Well, It was negative! I guess I knew it was going to be negative, I feel like God was preparing me for a negative result for the last few days. I also took an at home pregnancy test last night and it was negative. I cried in the shower before bed, but thought "Hey, it could be wrong." But it was negative the official results are in...so it is back to the beginning again.
The next question is whether we want to try it all over again this next cycle, or take some time off. In a way I really want to do it again right away, but then I don't know if I could really handle all the emotions again so quick. Trying to get pregnant is emotional enough in itself, then you add in the fact that you are paying someone a TON of money to torture you and draw your blood make you drive all over town to different Dr. offices for early morning appointments (in Atlanta traffic, with a gas shortage issue) and you really start thinking you might go crazy!! (Or maybe I already am!!)
Kevin was sweeter than I thought he would be about the whole thing, but I could tell he was getting frustrated with me since I haven't been in the best of moods today! If I am not in a good mood, he gets in a bad mood, I guess he doesn't think anyone deserves to throw a private pity party, so then I kinda get mad about him busting in on my private party!! However, it does make me get out of my bad mood because I see how annoying someone in a bad mood can be!!!

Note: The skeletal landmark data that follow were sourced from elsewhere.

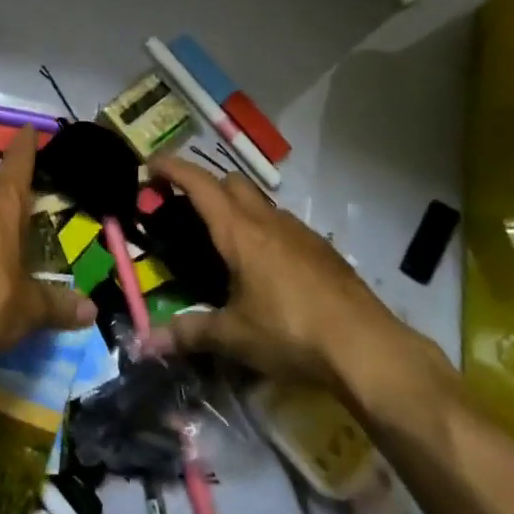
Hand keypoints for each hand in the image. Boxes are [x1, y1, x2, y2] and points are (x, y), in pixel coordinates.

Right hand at [146, 157, 450, 410]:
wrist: (366, 347)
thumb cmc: (290, 332)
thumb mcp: (234, 336)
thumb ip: (189, 333)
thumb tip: (146, 344)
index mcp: (239, 232)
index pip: (199, 184)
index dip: (172, 168)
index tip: (150, 166)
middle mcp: (268, 221)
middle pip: (231, 182)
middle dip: (205, 187)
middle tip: (186, 212)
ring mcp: (300, 232)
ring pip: (261, 203)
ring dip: (238, 209)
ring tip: (226, 246)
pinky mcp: (323, 250)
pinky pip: (284, 226)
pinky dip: (265, 232)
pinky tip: (267, 271)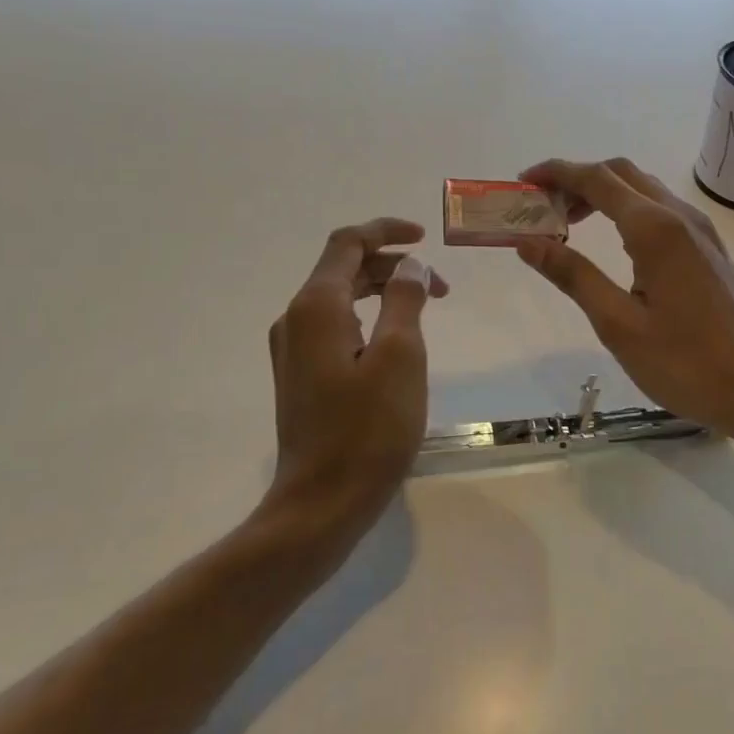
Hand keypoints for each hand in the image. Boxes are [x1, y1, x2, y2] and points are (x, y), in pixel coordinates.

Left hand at [262, 218, 448, 544]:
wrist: (323, 501)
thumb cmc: (369, 429)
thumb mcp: (400, 356)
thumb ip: (405, 300)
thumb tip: (410, 266)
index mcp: (316, 307)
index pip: (348, 243)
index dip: (386, 231)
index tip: (425, 237)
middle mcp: (295, 319)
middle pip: (343, 269)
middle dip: (393, 267)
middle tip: (441, 289)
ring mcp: (292, 349)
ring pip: (339, 298)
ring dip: (382, 292)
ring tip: (425, 311)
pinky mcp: (300, 375)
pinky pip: (334, 326)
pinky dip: (367, 318)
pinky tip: (394, 341)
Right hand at [515, 158, 733, 443]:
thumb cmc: (684, 362)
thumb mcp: (617, 323)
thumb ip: (573, 276)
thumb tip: (528, 242)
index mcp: (655, 228)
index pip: (597, 179)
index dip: (556, 173)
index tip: (523, 182)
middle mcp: (680, 216)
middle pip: (621, 174)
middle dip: (578, 180)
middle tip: (542, 208)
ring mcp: (701, 231)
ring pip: (644, 190)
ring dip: (604, 194)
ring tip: (568, 224)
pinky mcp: (709, 249)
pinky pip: (662, 211)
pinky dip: (628, 211)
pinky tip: (613, 244)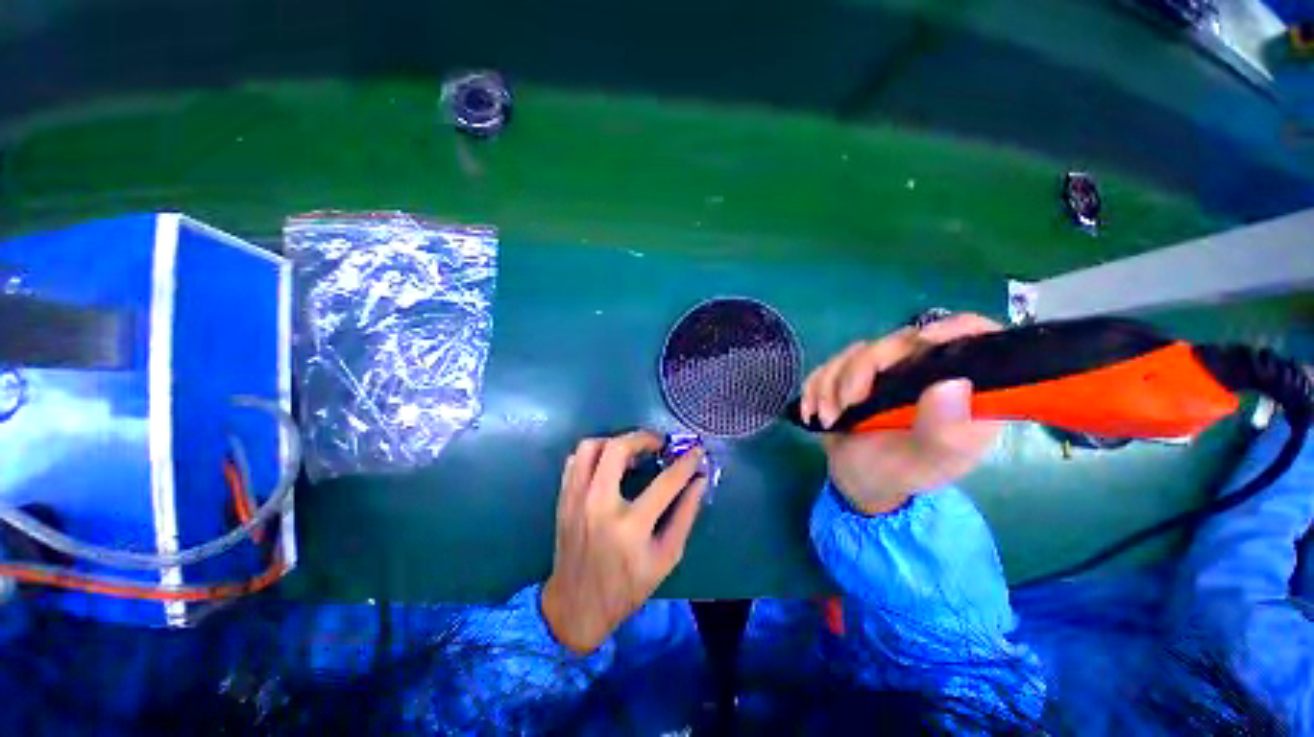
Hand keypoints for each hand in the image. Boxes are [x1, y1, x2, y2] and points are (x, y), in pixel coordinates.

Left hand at [541, 431, 707, 653]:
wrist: (575, 606)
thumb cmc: (627, 587)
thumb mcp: (666, 557)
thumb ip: (686, 514)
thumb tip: (699, 480)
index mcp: (630, 528)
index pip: (665, 483)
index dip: (686, 463)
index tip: (696, 451)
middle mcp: (599, 506)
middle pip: (618, 449)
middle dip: (643, 438)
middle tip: (658, 443)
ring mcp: (576, 500)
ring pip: (591, 447)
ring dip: (616, 441)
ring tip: (632, 452)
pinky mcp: (563, 499)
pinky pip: (576, 460)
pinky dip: (595, 454)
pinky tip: (609, 464)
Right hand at [799, 313, 1003, 514]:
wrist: (859, 480)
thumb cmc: (900, 473)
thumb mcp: (927, 462)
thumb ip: (945, 430)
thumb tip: (953, 382)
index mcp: (961, 389)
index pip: (974, 337)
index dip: (955, 328)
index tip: (924, 340)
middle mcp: (925, 371)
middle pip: (898, 341)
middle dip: (861, 372)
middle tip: (847, 405)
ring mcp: (884, 370)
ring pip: (856, 352)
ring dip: (831, 386)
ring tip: (829, 419)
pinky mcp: (851, 374)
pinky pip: (828, 365)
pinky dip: (815, 388)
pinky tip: (813, 412)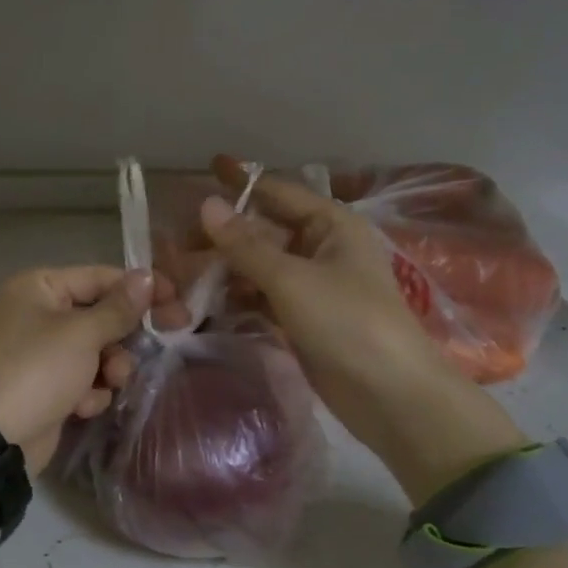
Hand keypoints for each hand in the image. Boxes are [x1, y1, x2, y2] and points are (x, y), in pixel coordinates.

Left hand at [0, 267, 174, 523]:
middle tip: (174, 333)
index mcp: (37, 287)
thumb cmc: (38, 371)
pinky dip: (88, 390)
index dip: (139, 287)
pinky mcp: (45, 384)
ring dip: (109, 366)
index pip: (99, 277)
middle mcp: (36, 312)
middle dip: (124, 334)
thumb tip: (147, 276)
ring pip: (95, 349)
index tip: (177, 300)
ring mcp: (39, 351)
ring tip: (111, 382)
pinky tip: (83, 406)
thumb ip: (119, 307)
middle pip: (99, 314)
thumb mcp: (83, 334)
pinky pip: (81, 377)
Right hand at [198, 156, 527, 504]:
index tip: (203, 171)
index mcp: (330, 224)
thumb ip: (245, 244)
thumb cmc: (347, 323)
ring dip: (226, 268)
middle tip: (175, 243)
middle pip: (263, 230)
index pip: (277, 192)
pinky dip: (238, 296)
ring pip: (260, 265)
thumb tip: (206, 204)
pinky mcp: (303, 318)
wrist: (391, 397)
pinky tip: (206, 301)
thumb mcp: (291, 279)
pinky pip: (264, 295)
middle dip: (223, 235)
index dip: (240, 183)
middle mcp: (322, 247)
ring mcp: (312, 284)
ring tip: (181, 274)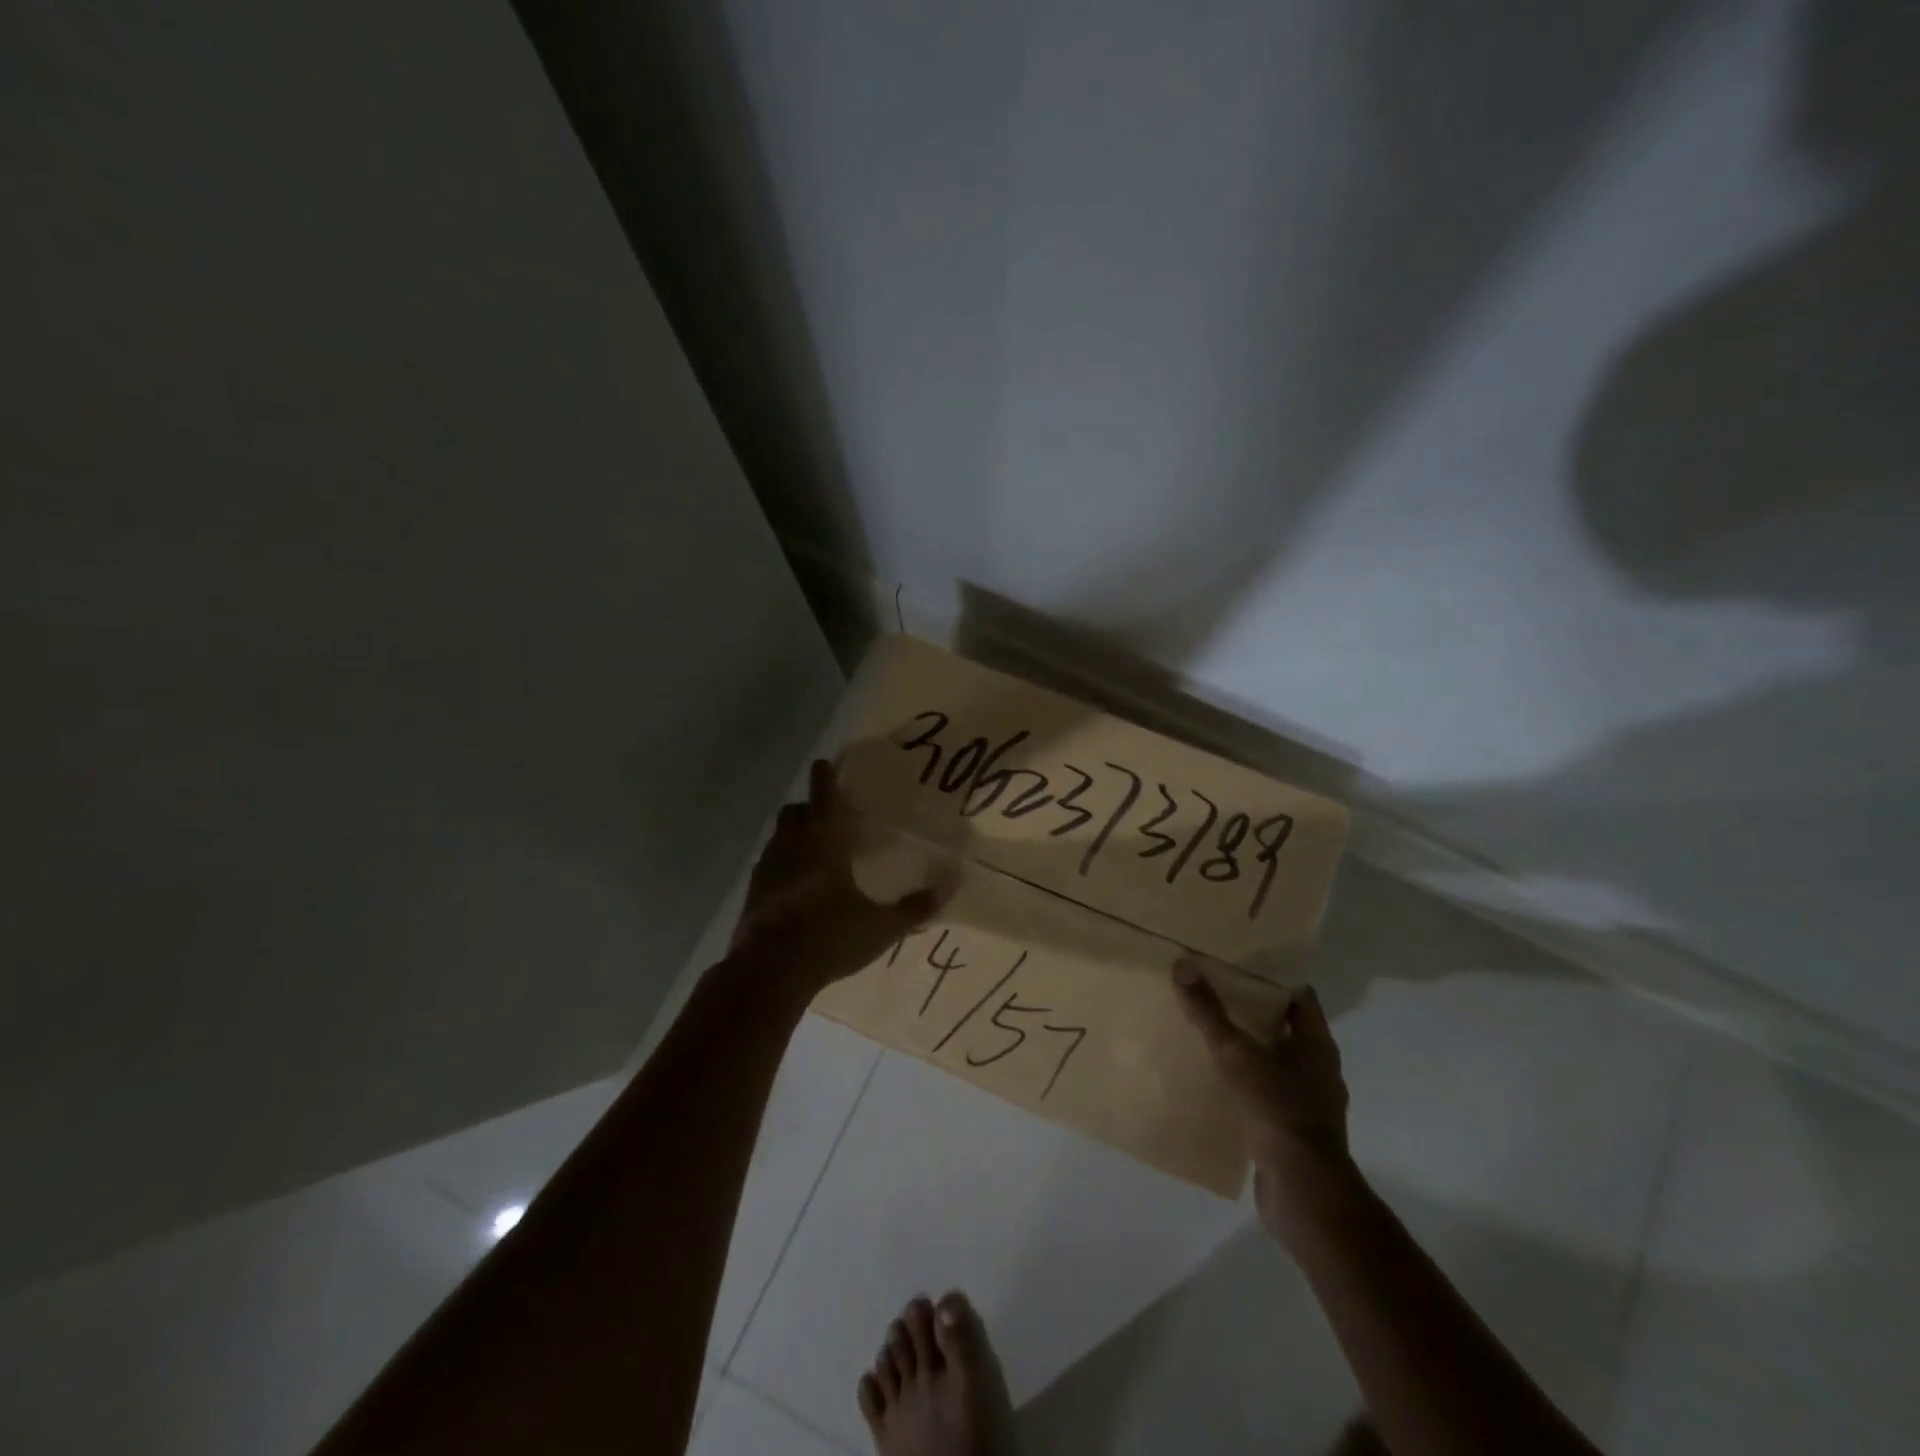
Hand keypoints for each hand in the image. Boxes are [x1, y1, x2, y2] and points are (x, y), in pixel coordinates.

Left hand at [730, 760, 949, 995]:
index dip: (824, 778)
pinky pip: (768, 864)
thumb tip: (952, 882)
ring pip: (778, 837)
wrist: (767, 972)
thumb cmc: (828, 938)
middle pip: (794, 812)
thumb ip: (916, 906)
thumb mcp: (880, 927)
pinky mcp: (753, 893)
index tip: (823, 763)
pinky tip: (795, 885)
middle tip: (827, 814)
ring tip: (812, 849)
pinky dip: (781, 864)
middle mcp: (791, 847)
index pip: (823, 798)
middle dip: (808, 807)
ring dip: (793, 834)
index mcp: (823, 844)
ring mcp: (767, 869)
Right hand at [1172, 959, 1354, 1233]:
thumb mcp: (1236, 1054)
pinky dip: (1245, 1084)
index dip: (1271, 977)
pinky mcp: (1292, 1131)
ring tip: (1208, 1034)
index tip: (1237, 964)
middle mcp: (1318, 1070)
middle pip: (1285, 1027)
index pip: (1299, 996)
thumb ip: (1209, 1012)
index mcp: (1316, 1044)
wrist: (1303, 1192)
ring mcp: (1308, 1103)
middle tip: (1213, 993)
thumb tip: (1183, 964)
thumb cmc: (1277, 1110)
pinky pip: (1266, 1095)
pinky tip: (1215, 1082)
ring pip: (1275, 1063)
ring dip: (1248, 1049)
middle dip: (1252, 1011)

Well, I don't want to leave on a negative note, so I will say that the last few days my phone was acting crazy and finally died this morning, so Kevin and I went to Best Buy after I got back to the Dr. appointment and Harry's and I got a cool new phone. It is green and has a built in MP3 player! We also got some slate tile at Home Depot to put down on the hearth for our fireplace Kevin built! I guess that will be a weekend project for a later time, tomorrow we are going up the the 'rents to help finish their floors. I am also super glad Mom & Dad are home from Uganda!
P.S. Kevin adds that he thinks I write like I am in high school since I said super glad, I guess once you are grown up you are only supposed to be glad not super glad! But, I really am SUPER GLAD, cause I love my mommy!!